Sur le serveur maison, il va falloir installer un outil baptisé « Caddy ». Une sorte de chef d’orchestre qui triera les requêtes de l’extérieur et les redirigera vers le bon service. On appelle cela un « Reverse proxy ». Caddy pilotera les différentes enquêtes vers des services intégrés dans une sorte de portefeuille de services piloté par un autre outil logiciel appelé « Docker ». Ce dernier fournira une réponse qui remontera ensuite de Caddy vers lme routeur puis du roteur au navigateur.
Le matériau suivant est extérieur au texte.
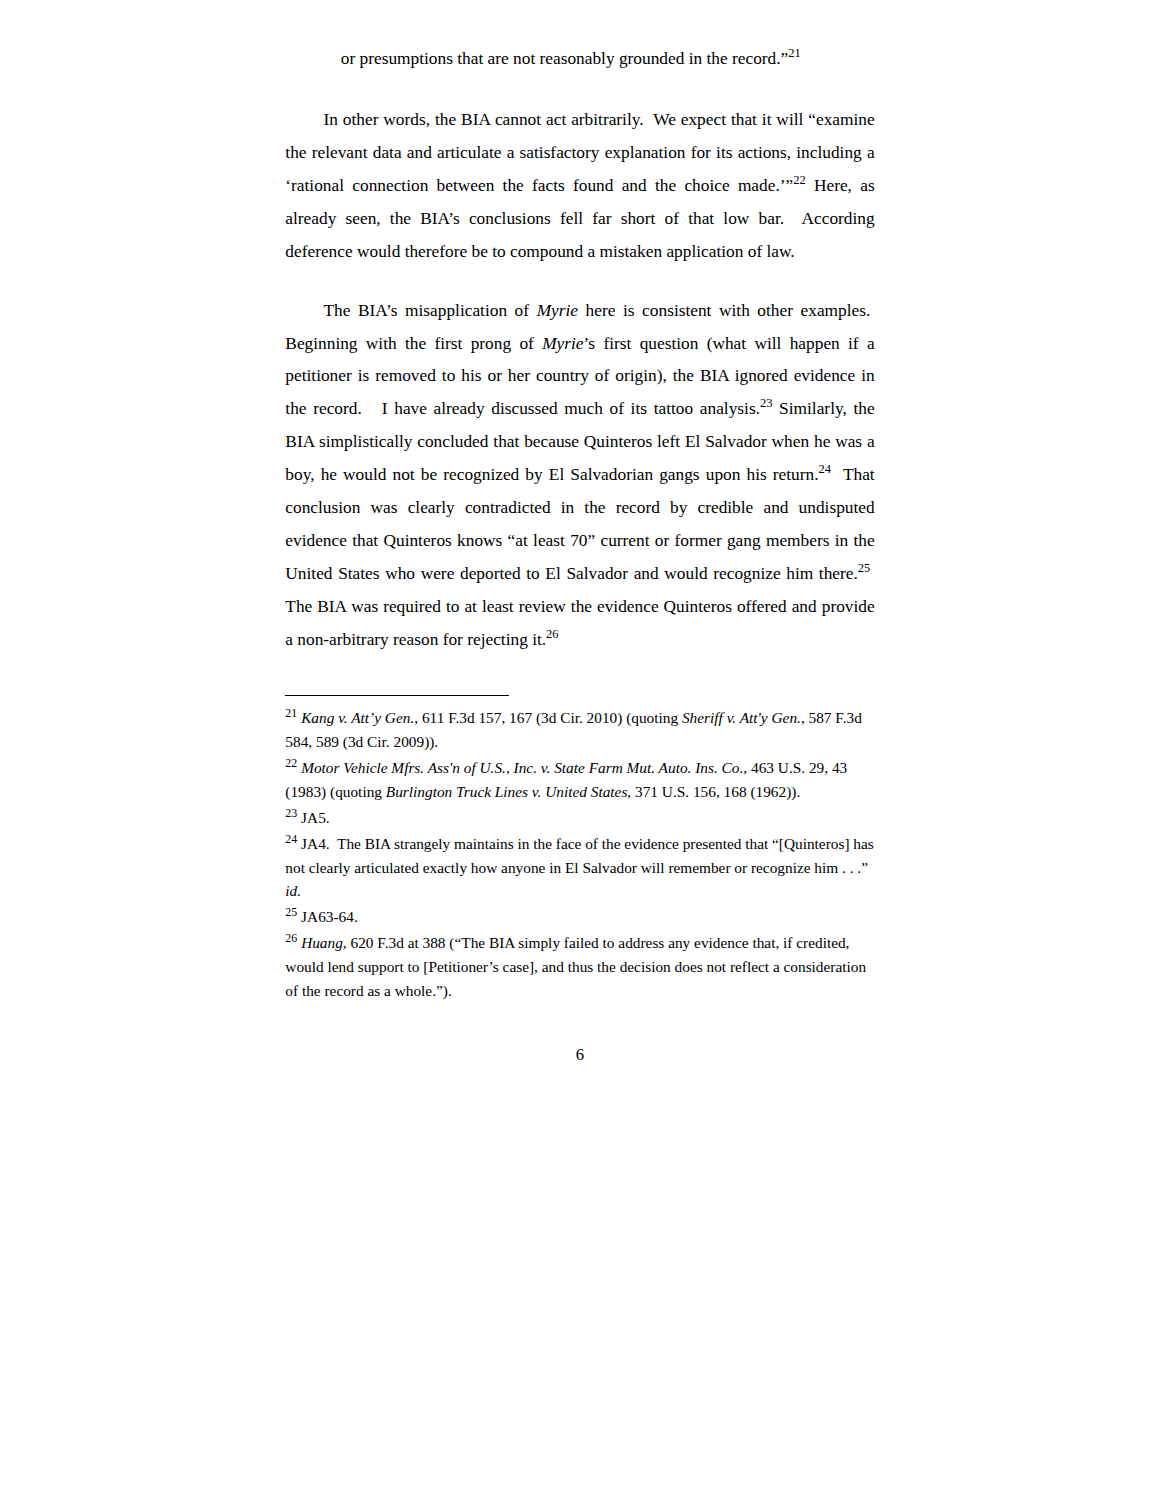or presumptions that are not reasonably grounded in the record.”21
In other words, the BIA cannot act arbitrarily. We expect that it will “examine the relevant data and articulate a satisfactory explanation for its actions, including a ‘rational connection between the facts found and the choice made.’”22 Here, as already seen, the BIA’s conclusions fell far short of that low bar. According deference would therefore be to compound a mistaken application of law.
The BIA’s misapplication of Myrie here is consistent with other examples. Beginning with the first prong of Myrie’s first question (what will happen if a petitioner is removed to his or her country of origin), the BIA ignored evidence in the record. I have already discussed much of its tattoo analysis.23 Similarly, the BIA simplistically concluded that because Quinteros left El Salvador when he was a boy, he would not be recognized by El Salvadorian gangs upon his return.24 That conclusion was clearly contradicted in the record by credible and undisputed evidence that Quinteros knows “at least 70” current or former gang members in the United States who were deported to El Salvador and would recognize him there.25 The BIA was required to at least review the evidence Quinteros offered and provide a non-arbitrary reason for rejecting it.26
21 Kang v. Att’y Gen., 611 F.3d 157, 167 (3d Cir. 2010) (quoting Sheriff v. Att'y Gen., 587 F.3d 584, 589 (3d Cir. 2009)).
22 Motor Vehicle Mfrs. Ass'n of U.S., Inc. v. State Farm Mut. Auto. Ins. Co., 463 U.S. 29, 43 (1983) (quoting Burlington Truck Lines v. United States, 371 U.S. 156, 168 (1962)).
23 JA5.
24 JA4. The BIA strangely maintains in the face of the evidence presented that “[Quinteros] has not clearly articulated exactly how anyone in El Salvador will remember or recognize him . . .” id.
25 JA63-64.
26 Huang, 620 F.3d at 388 (“The BIA simply failed to address any evidence that, if credited, would lend support to [Petitioner’s case], and thus the decision does not reflect a consideration of the record as a whole.”).
6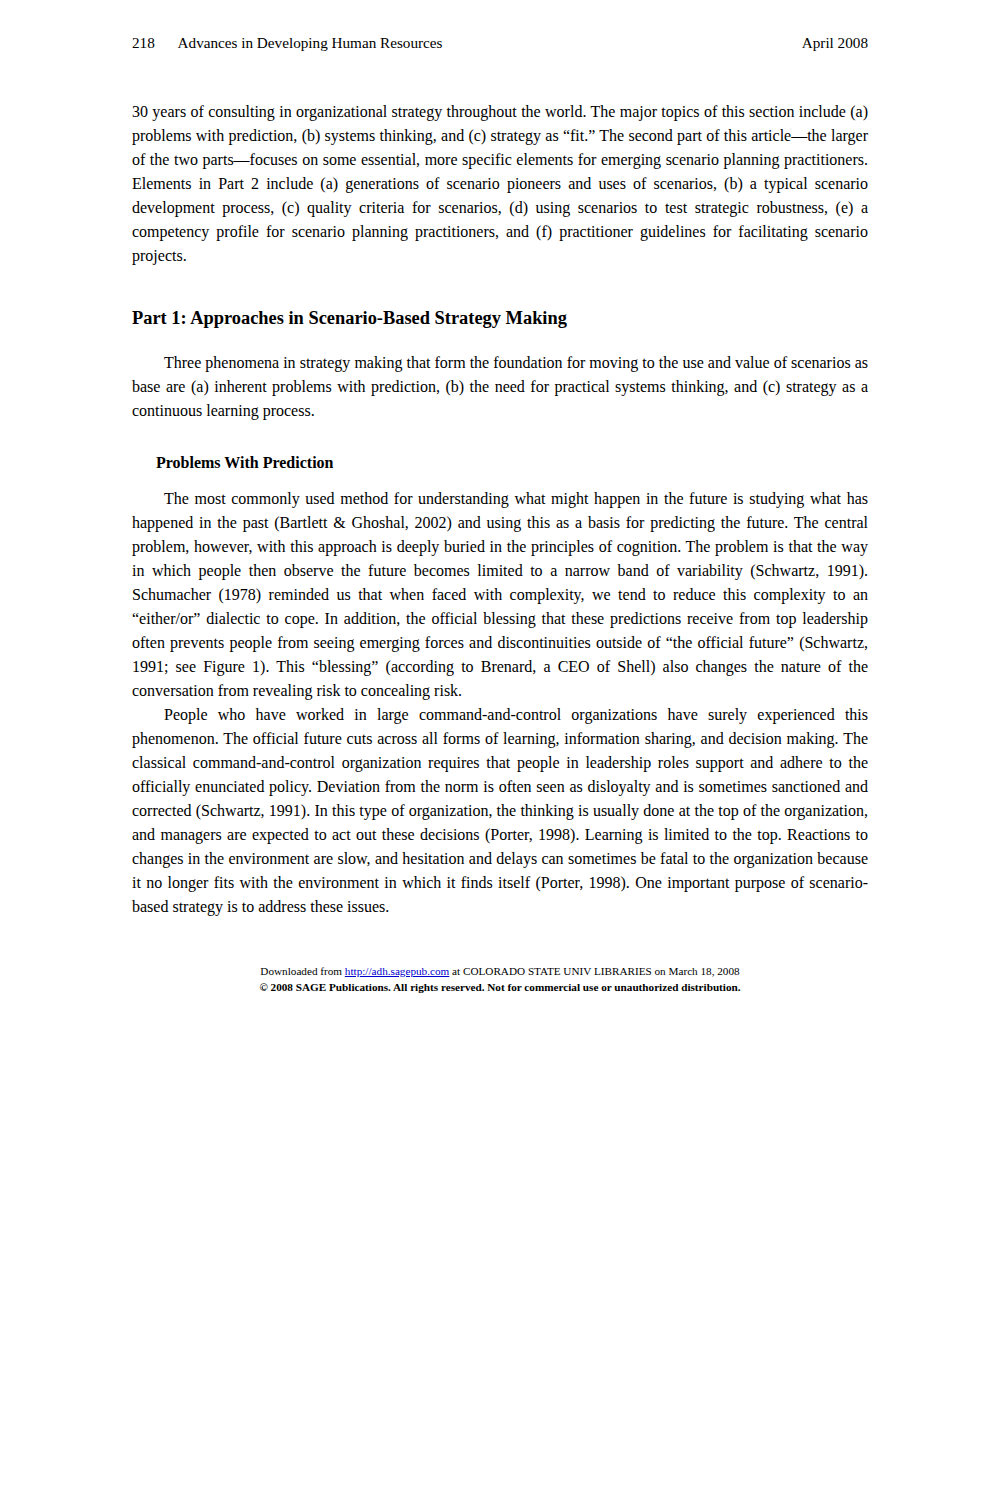218 Advances in Developing Human Resources April 2008
30 years of consulting in organizational strategy throughout the world. The major topics of this section include (a) problems with prediction, (b) systems thinking, and (c) strategy as “fit.” The second part of this article—the larger of the two parts—focuses on some essential, more specific elements for emerging scenario planning practitioners. Elements in Part 2 include (a) generations of scenario pioneers and uses of scenarios, (b) a typical scenario development process, (c) quality criteria for scenarios, (d) using scenarios to test strategic robustness, (e) a competency profile for scenario planning practitioners, and (f) practitioner guidelines for facilitating scenario projects.
Part 1: Approaches in Scenario-Based Strategy Making
Three phenomena in strategy making that form the foundation for moving to the use and value of scenarios as base are (a) inherent problems with prediction, (b) the need for practical systems thinking, and (c) strategy as a continuous learning process.
Problems With Prediction
The most commonly used method for understanding what might happen in the future is studying what has happened in the past (Bartlett & Ghoshal, 2002) and using this as a basis for predicting the future. The central problem, however, with this approach is deeply buried in the principles of cognition. The problem is that the way in which people then observe the future becomes limited to a narrow band of variability (Schwartz, 1991). Schumacher (1978) reminded us that when faced with complexity, we tend to reduce this complexity to an “either/or” dialectic to cope. In addition, the official blessing that these predictions receive from top leadership often prevents people from seeing emerging forces and discontinuities outside of “the official future” (Schwartz, 1991; see Figure 1). This “blessing” (according to Brenard, a CEO of Shell) also changes the nature of the conversation from revealing risk to concealing risk.
People who have worked in large command-and-control organizations have surely experienced this phenomenon. The official future cuts across all forms of learning, information sharing, and decision making. The classical command-and-control organization requires that people in leadership roles support and adhere to the officially enunciated policy. Deviation from the norm is often seen as disloyalty and is sometimes sanctioned and corrected (Schwartz, 1991). In this type of organization, the thinking is usually done at the top of the organization, and managers are expected to act out these decisions (Porter, 1998). Learning is limited to the top. Reactions to changes in the environment are slow, and hesitation and delays can sometimes be fatal to the organization because it no longer fits with the environment in which it finds itself (Porter, 1998). One important purpose of scenario-based strategy is to address these issues.
Downloaded from http://adh.sagepub.com at COLORADO STATE UNIV LIBRARIES on March 18, 2008
© 2008 SAGE Publications. All rights reserved. Not for commercial use or unauthorized distribution.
Imaginez que vous appellez un standard pour avoir en ligne Marcel Machin, le responsable réparation de la société Mongarage SARL (l’équivalent de votre serveur) au téléphone. Vous décrochez votre combiné, comme vous ne connaissez pas le numéro vous demandez un opérateur (Le serveur DNS), vous lui dites que vous voulez telle société, l’opérateur regarde dans son annuaure et vous met en ligne (indication de l’IP). Là vous tombez sur une personne qui décroche au standard (votre BOX), vous lui dites a qui vous voulez parler, elle vous passe l’atelier ou une personne décroche (Caddy) avant de gueuler « MARCEL, TELEPHONE » (Le service Docker voulu). Marcel répond « Allô, non pour demain c’est pas possible » et vous etes connecté.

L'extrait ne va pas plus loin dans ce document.